- League: CBA 2006-Jan. 23, 2007 (Announced ceasing of operations)
- Founded: 2006
- Folded: 2007
- History: Utah Eagles 2006–2007
- Arena: Lifetime Activities Center at Salt Lake Community College
- Capacity: 5,000
- Location: Taylorsville, Utah
- Team colors: Red, black, gold, white
- Head coach: Scott Fields
- Ownership: Apex Sportstainment, LLC
- Championships: 0

= Utah Eagles =

The Utah Eagles were a basketball team in the Continental Basketball Association (CBA). They played their games in Taylorsville, Utah, and although they started play in the 2006-2007 season, they folded mid-season.

==2006–2007 season==
The Utah Eagles were owned by Apex Sportstainment, who also owned the Great Falls Explorers and Butte Daredevils at the same time.

The Eagles played their home games at the Lifetime Activities Center on the Redwood Campus of Salt Lake Community College - the same gymnasium used for the NBA's annual Rocky Mountain Revue.

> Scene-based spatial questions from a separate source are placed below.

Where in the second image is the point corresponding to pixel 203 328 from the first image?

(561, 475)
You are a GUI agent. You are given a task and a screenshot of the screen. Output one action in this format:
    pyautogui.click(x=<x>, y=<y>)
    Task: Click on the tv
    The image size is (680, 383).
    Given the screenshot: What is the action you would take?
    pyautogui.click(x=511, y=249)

The team's roster featured a number of players with local ties, including Harold Arceneaux, a former Weber State player, Bryant Markson, a former University of Utah player and Mike Hall, a former BYU player. John Millsap, the younger brother of Utah Jazz player Paul Millsap, also played for the Eagles. The roster also included talented players from other regions of the country.

Utah won its first game, beating Minot SkyRockets 134–120 on December 2, 2006. It finished its first season with a 6–16 record.

On January 23, 2007, the CBA announced that the team would fold after their game against the Butte Daredevils the following day.

Although the CBA was able to reschedule the remaining opponents' games so that all franchises would finish a 48-game schedule, two games could not be rescheduled and were deemed forfeits by league mandate. Those two losses meant the Eagles finished with a 6–18 record.